While the Tollgrade Board is a strong proponent of adding independent directors with telecom industry backgrounds, it does not believe that Mr. Chandler’s experience at Rhythms is the type of telecom industry experience needed on the Tollgrade Board. As Tollgrade has previously announced, it has recently appointed distinguished telecom industry veterans, Charles E. Hoffman and Edward H. Kennedy, both of whom have close to three decades of experience in the telecom industry, as the newest independent members of the Tollgrade Board. With the additions of Messrs. Hoffman and Kennedy, one-third of the members of the Tollgrade Board have extensive telecom industry backgrounds with leading telecom companies (e.g., Ericsson, Inc., Marconi Corporation plc, Tellabs, Ocular Networks, Alcatel, Newbridge Networks Corporation, Covad Communications Group, Inc., Rogers Wireless, Inc., Sprint PCS, AT&T and SBC ).

* Task goal
Extend the passage on the Tollgrade Board's telecom-experienced directors, picking up after its final sentence.

* Stored records

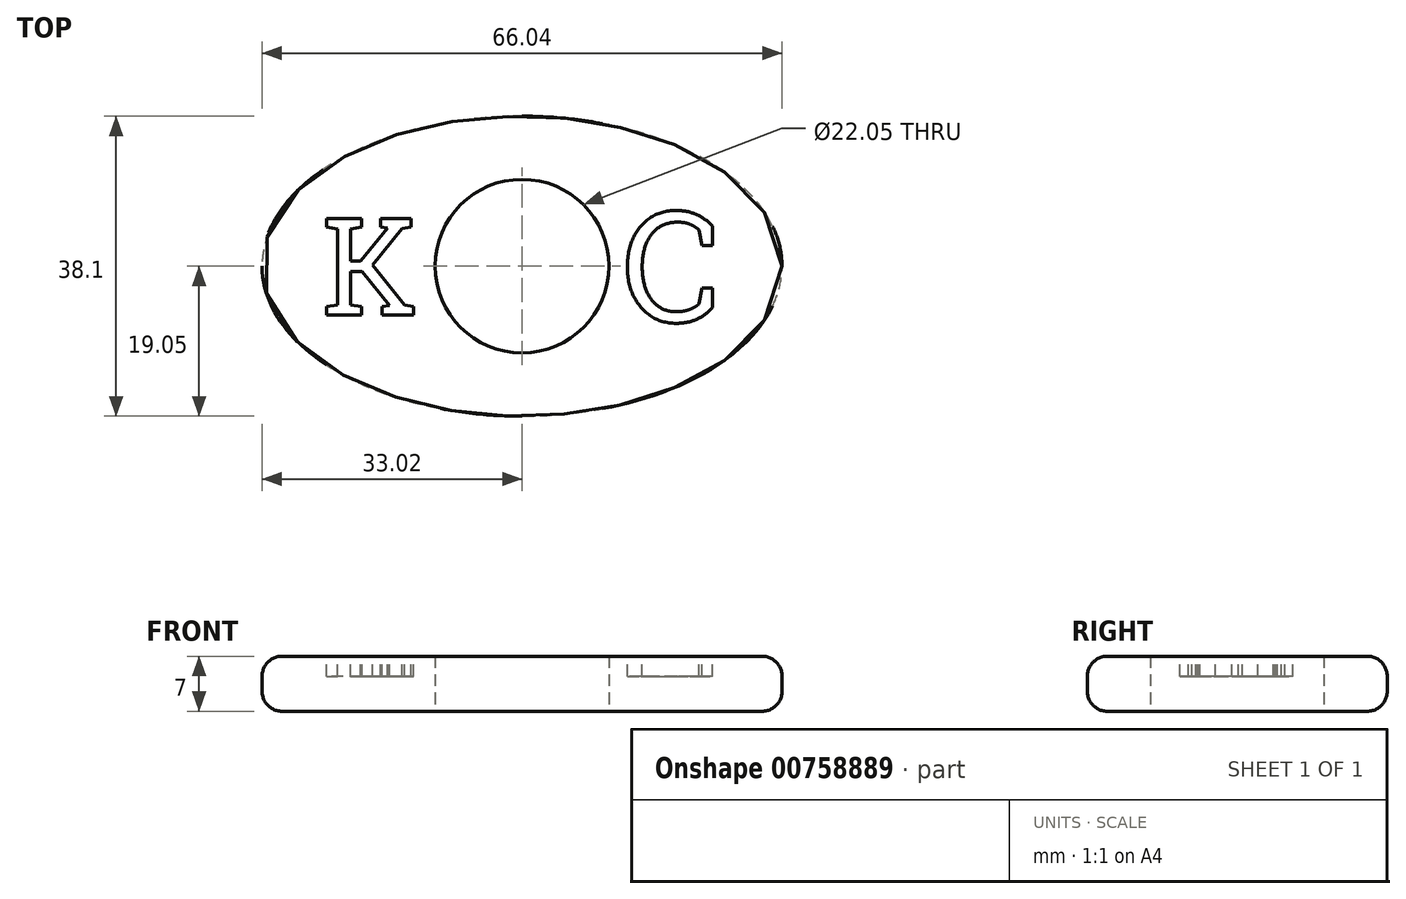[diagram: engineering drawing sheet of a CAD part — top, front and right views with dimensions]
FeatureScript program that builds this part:
annotation { "Feature Type Name" : "Feature", "Feature Type Description" : "" }
export const myFeature = defineFeature(function(context is Context, id is Id, definition is map)
    precondition{}
    {
        {
            var Q0;
            Q0=qCreatedBy(makeId("Top.planeOp"),FACE);
            var sketch = newSketch(context, id + "F0", { "sketchPlane" : qUnion([Q0])});
            skEllipse(sketch, "E0", {"center": v(0, 0) * mm, "majorRadius": 33.02 * mm, "minorRadius": 19.05 * mm, "majorAxis": v(1, 0)});
            skCircle(sketch, "E1", {"center": v(0, 0) * mm, "radius": 11.03 * mm});
            skLineSegment(sketch, "E2", {"start": v(-33.02, 0) * mm, "end": v(33.02, 0) * mm, "construction": true});
            skLineSegment(sketch, "E3", {"start": v(0, 19.05) * mm, "end": v(0, -19.05) * mm, "construction": true});
            skSolve(sketch);
        }
        {
            var Q0;
            Q0=makeQuery(id+"F0.imprint","IMPRINT",FACE,{"disambiguationData":[TD([[makeQuery(id+"F0.imprint","IMPRINT",EDGE,{"derivedFrom":sQuery(id+"F0.wireOp",EDGE,"E0")}),1.0]])]});
            extrude(context, id + "F1", {"entities" : qUnion([Q0]), "depth" : 7 * mm, "offsetDistance" : 25.4 * mm});
        }
        {
            var Q0;
            Q0=makeQuery(id+"F1.opExtrude","CAP_EDGE",EDGE,{"disambiguationData":[OSD([sQuery(id+"F0.wireOp",EDGE,"E0")])],"isStart":false});
            var Q1;
            Q1=makeQuery(id+"F1.opExtrude","CAP_EDGE",EDGE,{"disambiguationData":[OSD([sQuery(id+"F0.wireOp",EDGE,"E0")])],"isStart":true});
            fillet(context, id + "F2", {"entities" : qUnion([Q0, Q1]), "radius" : 2.54 * mm, "tangentPropagation" : true, "allowEdgeOverflow" : false});
        }
        {
            var Q0;
            Q0=makeQuery(id+"F1.opExtrude","CAP_FACE",FACE,{"disambiguationData":[OSD([sQuery(id+"F0.wireOp",EDGE,"E0"),sQuery(id+"F0.wireOp",EDGE,"E1")])],"isStart":false});
            var sketch = newSketch(context, id + "F3", { "sketchPlane" : qUnion([Q0])});
            skSolve(sketch);
        }
        {
            var Q0;
            {var subQ0=sQuery(id+"F0.wireOp",EDGE,"E1");Q0=makeQuery(id+"F3.imprint","IMPRINT",FACE,{"disambiguationData":[TD([[makeQuery(id+"F3.imprint","IMPRINT",EDGE,{"derivedFrom":makeQuery(id+"F1.opExtrude","CAP_EDGE",EDGE,{"disambiguationData":[OSD([subQ0])],"isStart":false})}),-1.0]])]});}
            var sketch = newSketch(context, id + "F4", { "sketchPlane" : qUnion([Q0])});
            skText(sketch, "E4", { "text": "K", "fontName": "RobotoSlab-Regular.ttf"});
            skText(sketch, "E5", { "text": "C", "fontName": "RobotoSlab-Regular.ttf"});
            skLineSegment(sketch, "E6", {"start": v(0, 0) * mm, "end": v(-25.4, 0) * mm, "construction": true});
            skLineSegment(sketch, "E7", {"start": v(0, 0) * mm, "end": v(25.4, 0) * mm, "construction": true});
            skLineSegment(sketch, "E8", {"start": v(-25.4, 0) * mm, "end": v(-12.7, 0) * mm, "construction": true});
            skLineSegment(sketch, "E9", {"start": v(12.7, 0) * mm, "end": v(25.4, 0) * mm});
            skPoint(sketch, "E10", {"position": v(19.05, 0) * mm});
            skLineSegment(sketch, "E11", {"start": v(12.7, 0) * mm, "end": v(25.4, 0) * mm, "construction": true});
            skPoint(sketch, "E12", {"position": v(-19.05, 0) * mm});
            const initialGuessF4  = {"E4": [-0.0254, -0.0062, 1, 0, 0.0124], "E5": [0.0127, -0.00706, 1, 0, 0.01411]};
            skSetInitialGuess(sketch, initialGuessF4);
            skSolve(sketch);
        }
        {
            var Q0;
            Q0 = qSketchRegion(id + "F4", true);
            extrude(context, id + "F5", {"entities" : qUnion([Q0]), "operationType" : NewBodyOperationType.REMOVE, "oppositeDirection" : true, "depth" : 2.54 * mm, "offsetDistance" : 25.4 * mm});
        }
    });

* In response
The actions taken by the Tollgrade Board over the past year to enhance its telecom industry expertise by adding Messrs. Kennedy and Hoffman to the Board underscore another milestone achieved in the execution of a comprehensive strategic plan to transform Tollgrade and position it for sustainable growth. In 2008, the Board retained the investment banking firm of Needham & Company to help evaluate a range of strategic alternatives to enhance shareholder value. From this process, the Board developed a comprehensive strategic plan to refocus Tollgrade’s business by emphasizing its service assurance offerings to the telecom market and has already executed on a number of fronts to enhance shareholder value, including selling off non-core assets such as Tollgrade’s cable product line in May 2009 as it did not support the refocused growth strategy. Other results from refocusing efforts to date include: bolstering cash reserves, streamlining operations and reducing corporate overhead, winning a new major multiyear managed services contract, and making key management changes to strengthen the leadership and functional expertise needed to execute Tollgrade’s growth strategy.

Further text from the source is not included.